Today, I am adopting a completely different way to view my recovery. It is a perspective which inspires me and makes it entirely obvious that no pursuit really matters like my recovery does. I want to share it with you, and I hope you also find inspiration in it.
So, what is recovery really about which makes it so great? Recovery is about regaining the full potential of my humanity.
My humanity, at its peak, offers me so many things which are pure gold, things that really matter – connecting with Allah, genuinely and deeply caring about another person, feeling connected to the creation which surrounds me, deeply appreciating the gifts of my body, heart, mind and soul. I am talking about gratitude, love, sincerity, integrity. I am talking about tears and laughs. Dreams and aspirations. Sorrow and grief. Hope and celebration.
This is the full human experience for which we were created.
Unhealthy and unbalanced living strips this experience away from me and locks me in a place of numbness and darkness. Once I am there, I lose sight of what I’ve lost. I become fidgety and anxious and needy.
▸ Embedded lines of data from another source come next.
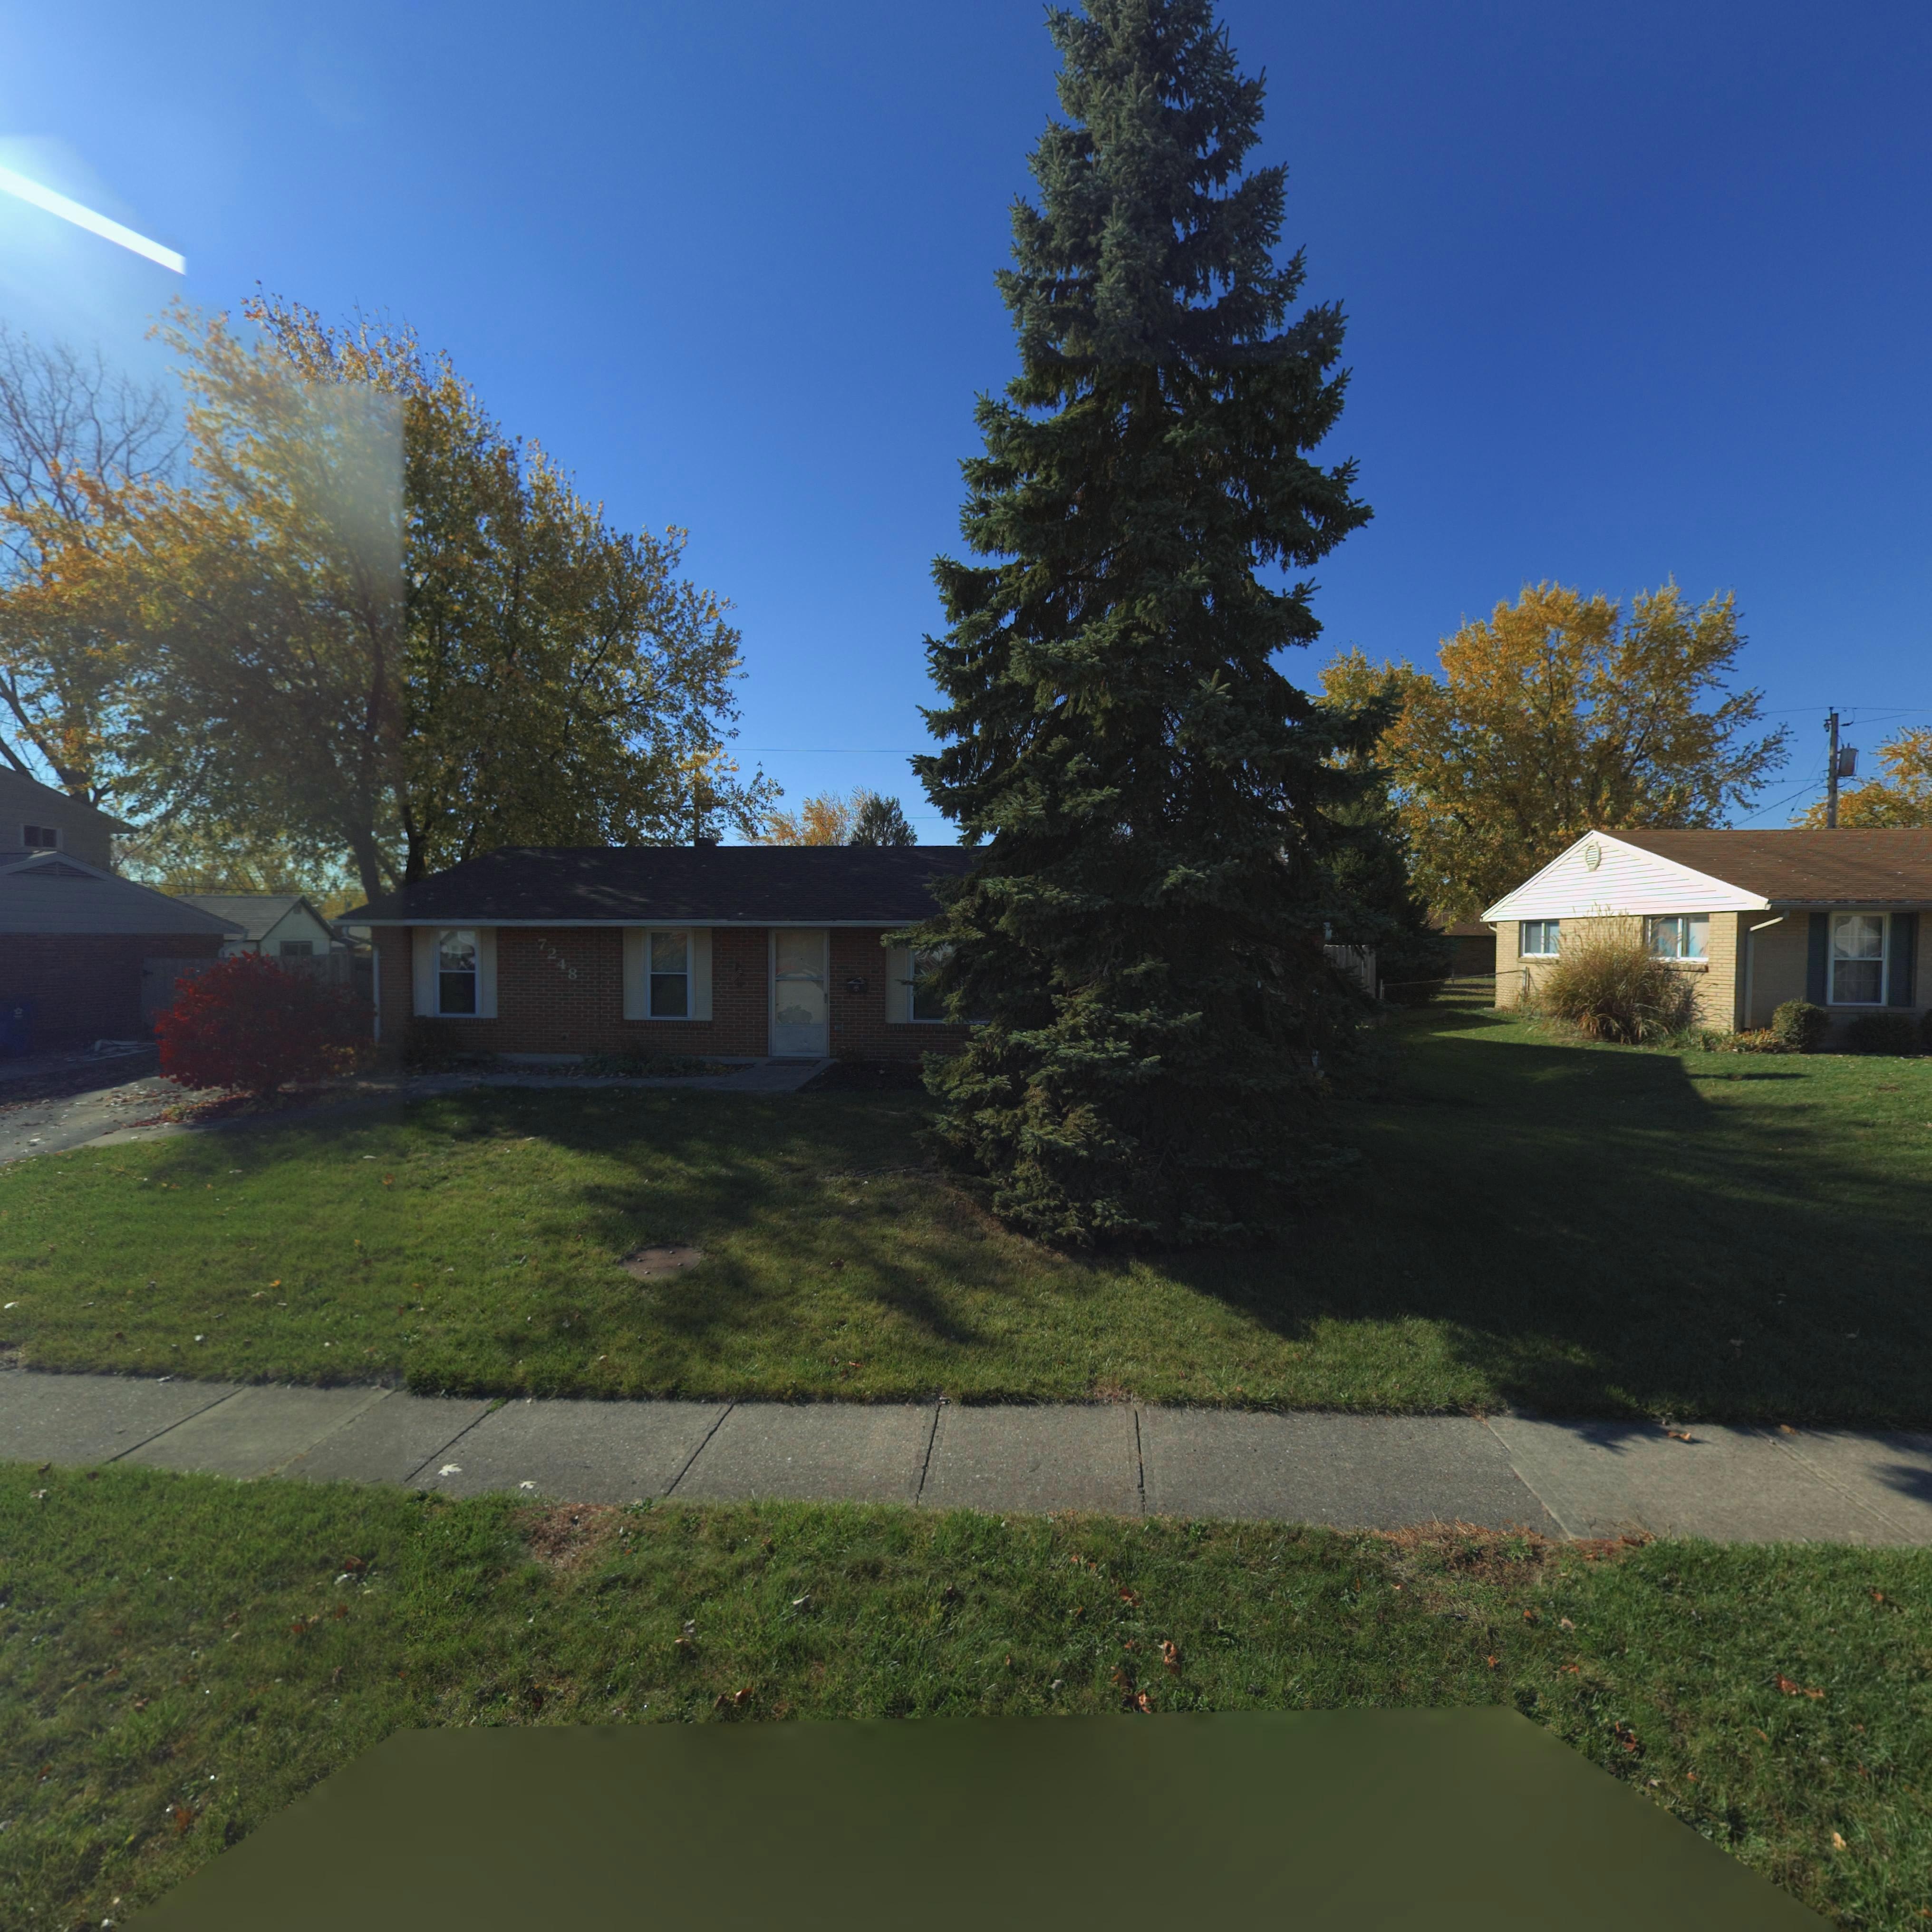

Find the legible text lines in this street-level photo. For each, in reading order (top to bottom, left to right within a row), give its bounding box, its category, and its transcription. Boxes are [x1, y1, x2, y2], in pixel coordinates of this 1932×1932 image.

[536, 937, 578, 982] StreetNumber: 7248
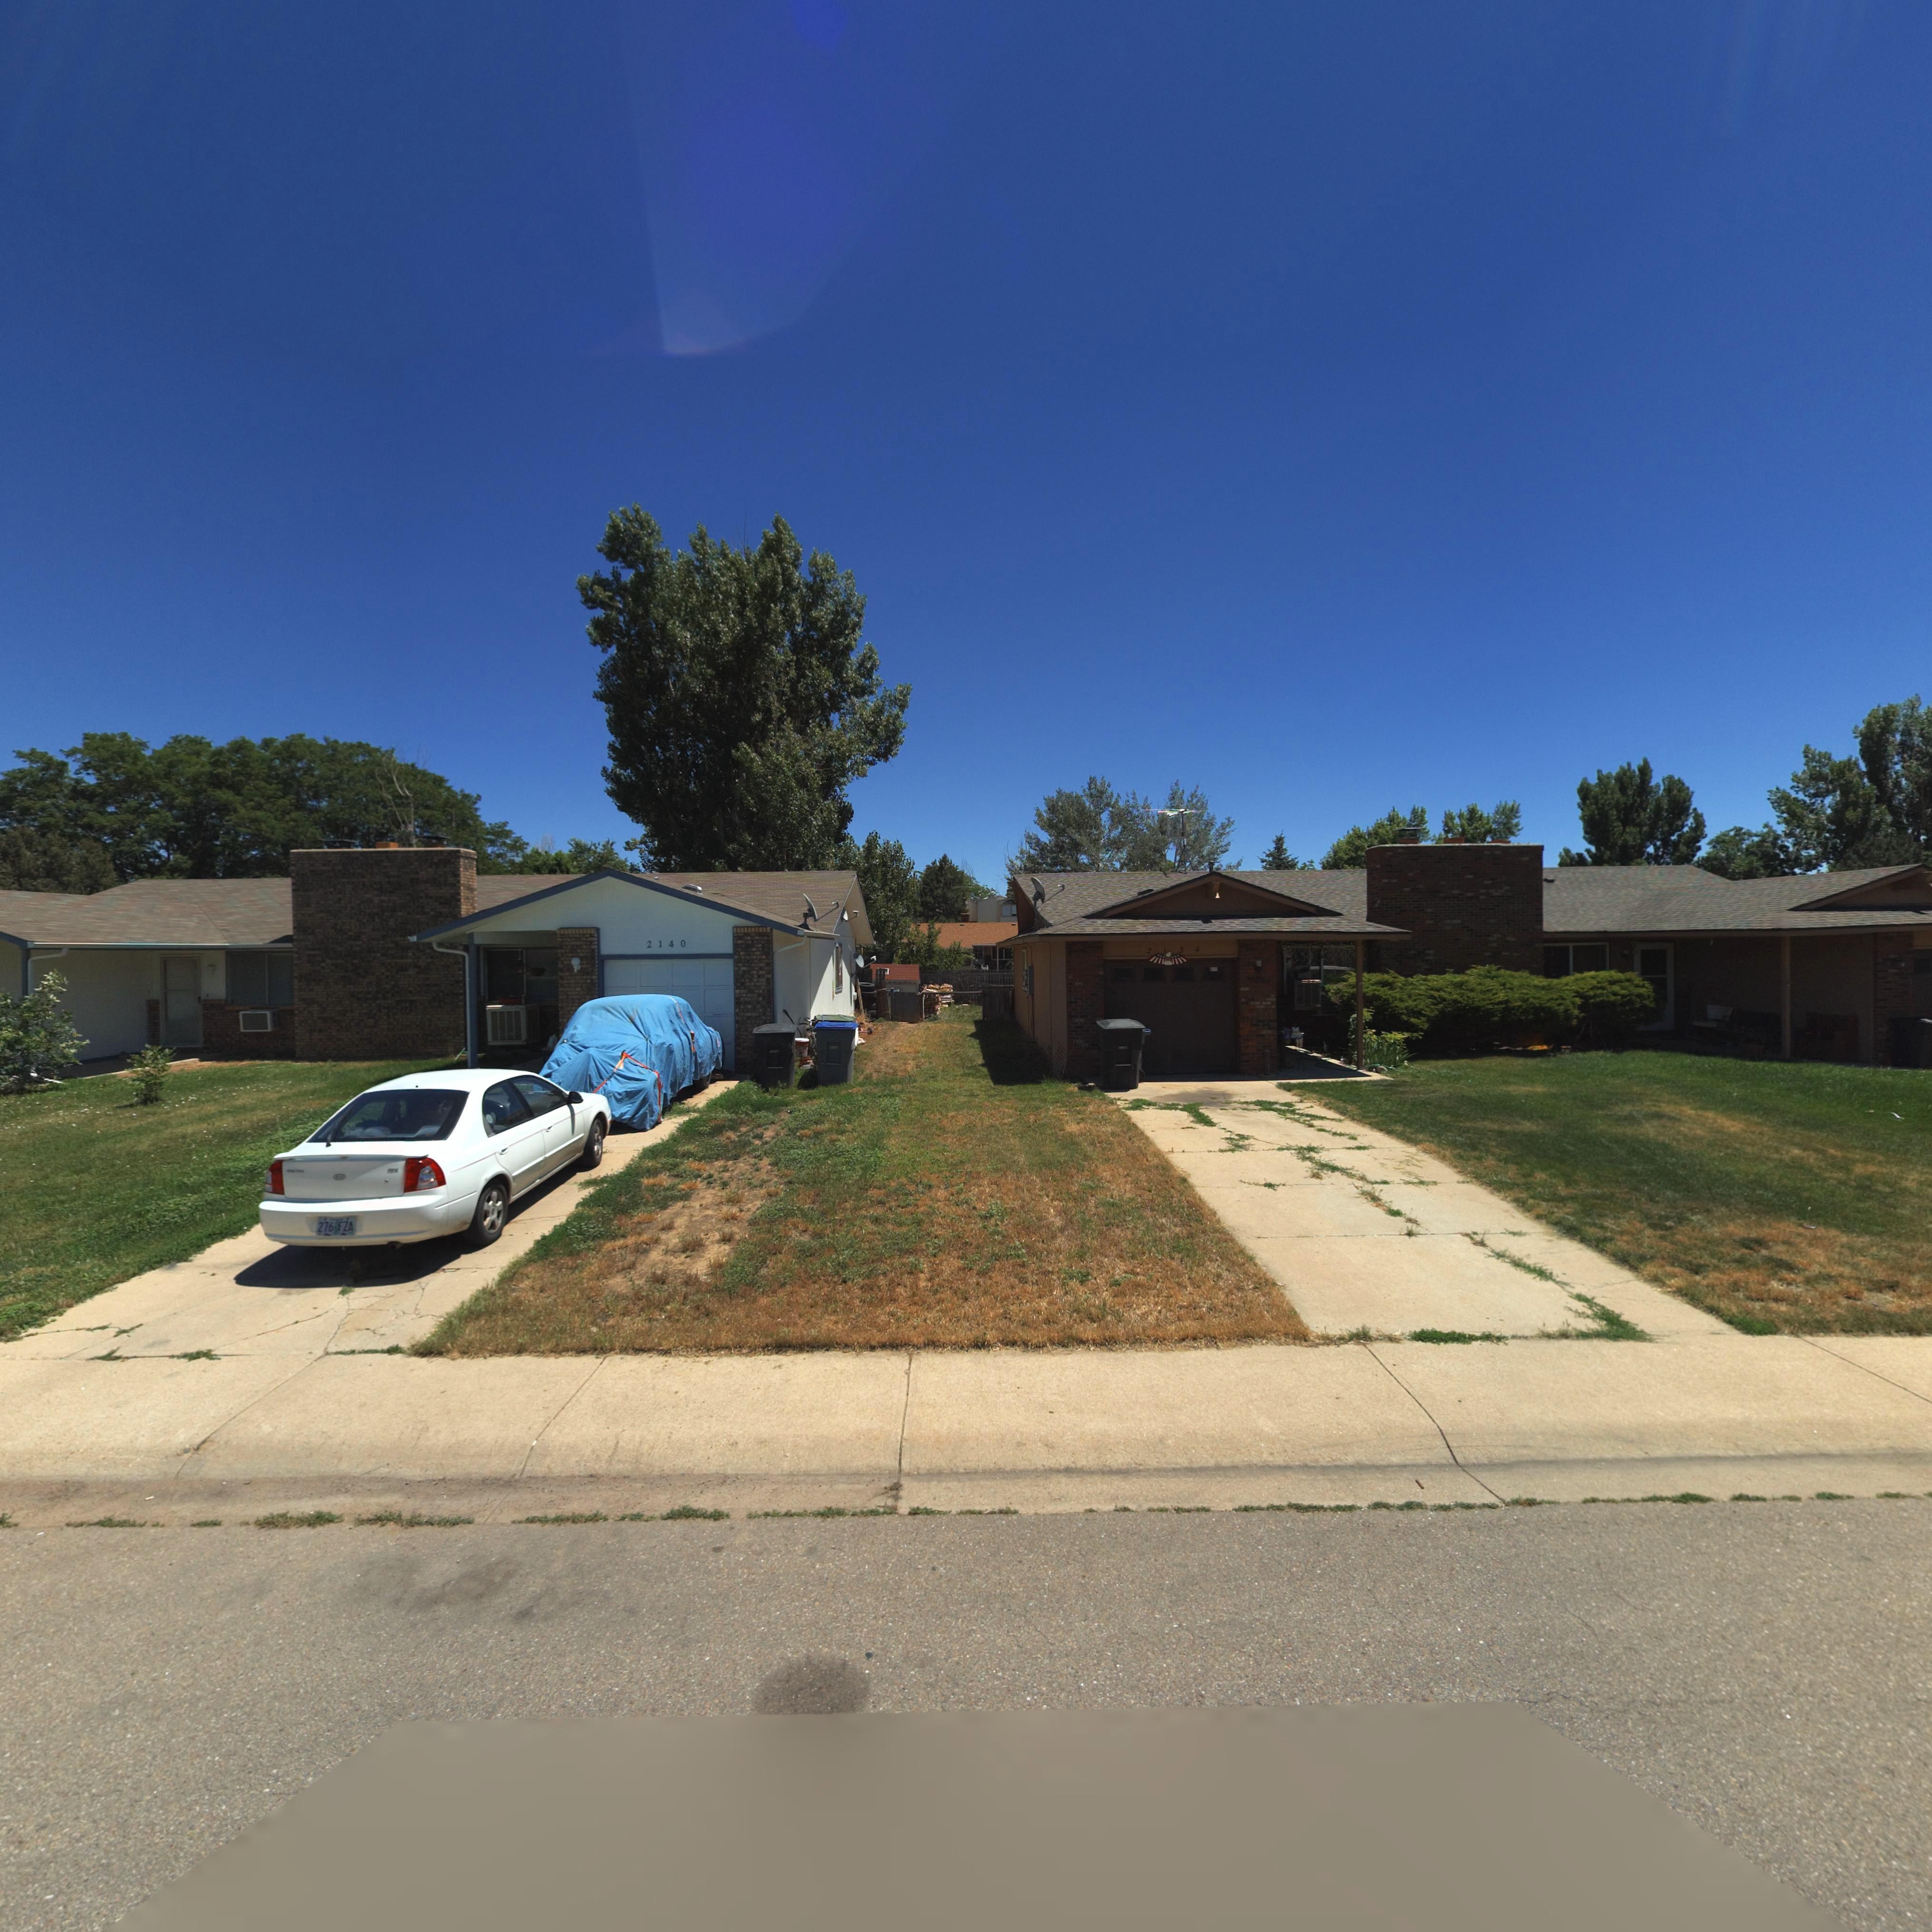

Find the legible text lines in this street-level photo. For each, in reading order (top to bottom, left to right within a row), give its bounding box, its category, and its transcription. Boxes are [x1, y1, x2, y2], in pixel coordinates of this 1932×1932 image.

[646, 938, 686, 949] StreetNumber: 2140
[1146, 946, 1201, 955] StreetNumber: 2134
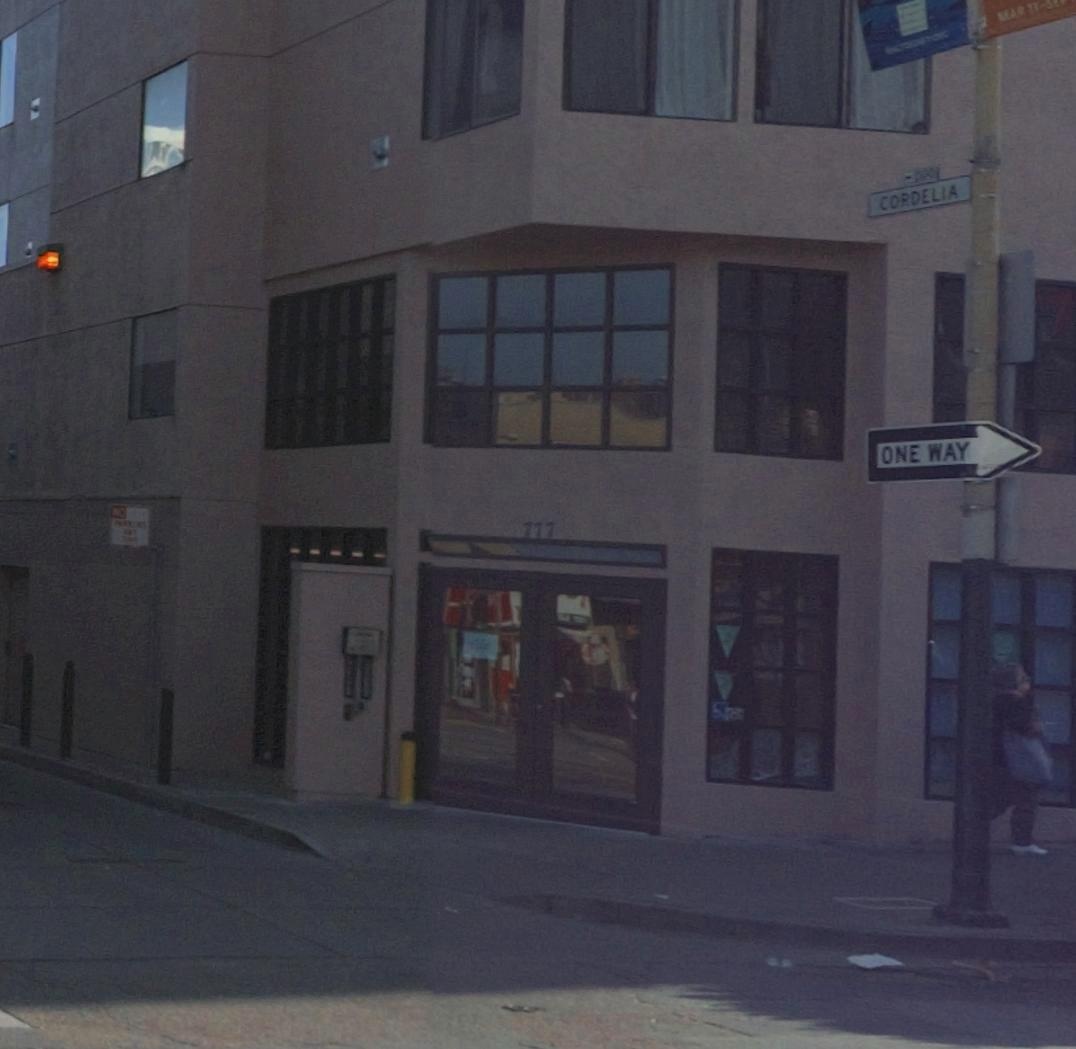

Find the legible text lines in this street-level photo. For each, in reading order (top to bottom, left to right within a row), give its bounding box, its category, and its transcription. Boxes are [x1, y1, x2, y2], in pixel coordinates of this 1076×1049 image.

Life loses its flavor and its color.
A keen focus on my health and life balance, on the other hand, helps restore my humanity, and continuous practice and refinement helps me to achieve new heights and gain new experiences. I know this because I have experienced it.
There’s so much for me to gain in this world, so much I want to do and achieve, so many things I want to be. And I will pursue these things with passion, insha Allah. However, nothing has true value if I am not gaining, maintaining, and nurturing my humanity. At any given moment, I must not hesitate to completely drop whatever is demanding my attention and come back to healing if the situation demands this. This has to be my principle in life, because in recovery I am gaining everything as everything that’s good and worthy lies in my humanity. I have no way to regain my humanity except through keen focus on and commitment to my healing.